#### Study material
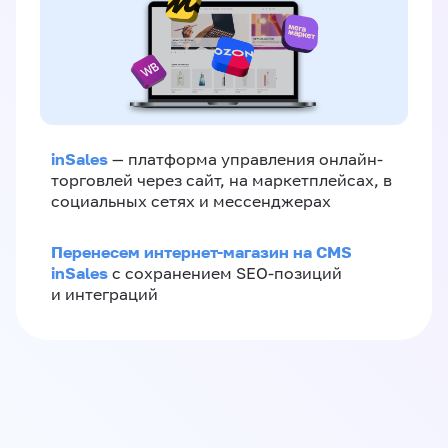
inSales
— платформа управления онлайн-
торговлей через сайт, на маркетплейсах, в
социальных сетях и мессенджерах
Перенесем интернет-магазин на CMS
inSales
с сохранением SEO-позиций
и интеграций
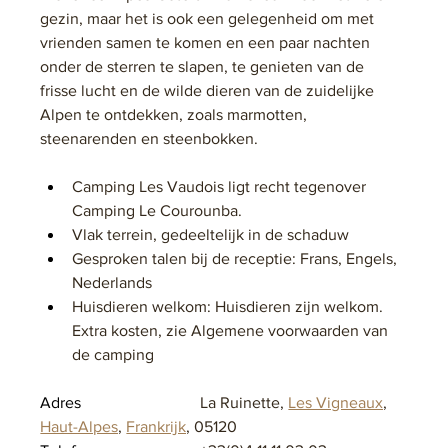
gezin, maar het is ook een gelegenheid om met 
vrienden samen te komen en een paar nachten 
onder de sterren te slapen, te genieten van de 
frisse lucht en de wilde dieren van de zuidelijke 
Alpen te ontdekken, zoals marmotten, 
steenarenden en steenbokken.
Camping Les Vaudois ligt recht tegenover 
Camping Le Courounba.
Vlak terrein, gedeeltelijk in de schaduw
Gesproken talen bij de receptie: Frans, Engels, 
Nederlands
Huisdieren welkom: Huisdieren zijn welkom. 
Extra kosten, zie Algemene voorwaarden van 
de camping
Adres			
La Ruinette, 
Les Vigneaux
, 
Haut-Alpes
, 
Frankrijk
, 05120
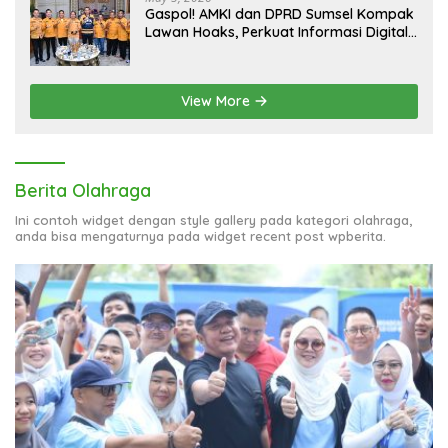
Gaspol! AMKI dan DPRD Sumsel Kompak
Lawan Hoaks, Perkuat Informasi Digital
Berkualitas
View More
Berita Olahraga
Ini contoh widget dengan style gallery pada kategori olahraga,
anda bisa mengaturnya pada widget recent post wpberita.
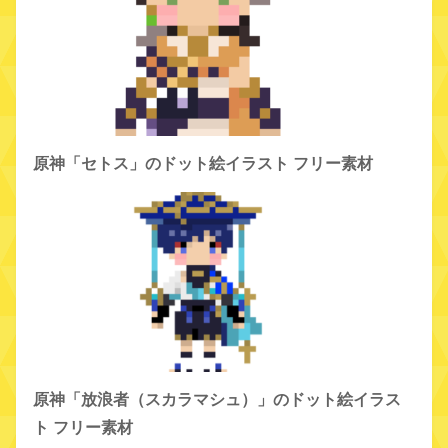
原神「セトス」のドット絵イラスト フリー素材
原神「放浪者（スカラマシュ）」のドット絵イラス
ト フリー素材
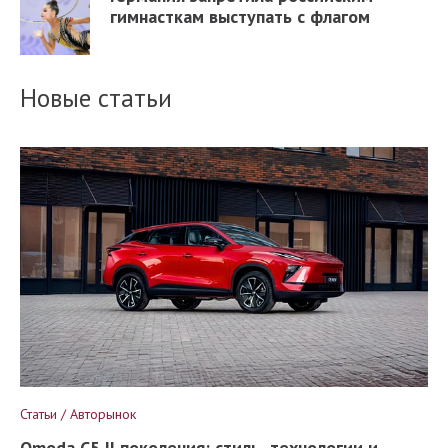
гимнасткам выступать с флагом
Новые статьи
Статьи / Авторынок
Omoda C5 II поколения: стиль, технологии и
########
### [Problem requirements]
Put every line of text from all the entries above into one numbered list, leaving out blank lines and the pictures.

### [Expected answer]
1. inSales
2. — платформа управления онлайн-
3. торговлей через сайт, на маркетплейсах, в
4. социальных сетях и мессенджерах
5. Перенесем интернет-магазин на CMS
6. inSales
7. с сохранением SEO-позиций
8. и интеграций
9. gezin, maar het is ook een gelegenheid om met 
10. vrienden samen te komen en een paar nachten 
11. onder de sterren te slapen, te genieten van de 
12. frisse lucht en de wilde dieren van de zuidelijke 
13. Alpen te ontdekken, zoals marmotten, 
14. steenarenden en steenbokken.
15. Camping Les Vaudois ligt recht tegenover 
16. Camping Le Courounba.
17. Vlak terrein, gedeeltelijk in de schaduw
18. Gesproken talen bij de receptie: Frans, Engels, 
19. Nederlands
20. Huisdieren welkom: Huisdieren zijn welkom. 
21. Extra kosten, zie Algemene voorwaarden van 
22. de camping
23. Adres			
24. La Ruinette, 
25. Les Vigneaux
26. , 
27. Haut-Alpes
28. , 
29. Frankrijk
30. , 05120
31. Gaspol! AMKI dan DPRD Sumsel Kompak
32. Lawan Hoaks, Perkuat Informasi Digital
33. Berkualitas
34. View More
35. Berita Olahraga
36. Ini contoh widget dengan style gallery pada kategori olahraga,
37. anda bisa mengaturnya pada widget recent post wpberita.
38. 原神「セトス」のドット絵イラスト フリー素材
39. 原神「放浪者（スカラマシュ）」のドット絵イラス
40. ト フリー素材
41. гимнасткам выступать с флагом
42. Новые статьи
43. Статьи / Авторынок
44. Omoda C5 II поколения: стиль, технологии и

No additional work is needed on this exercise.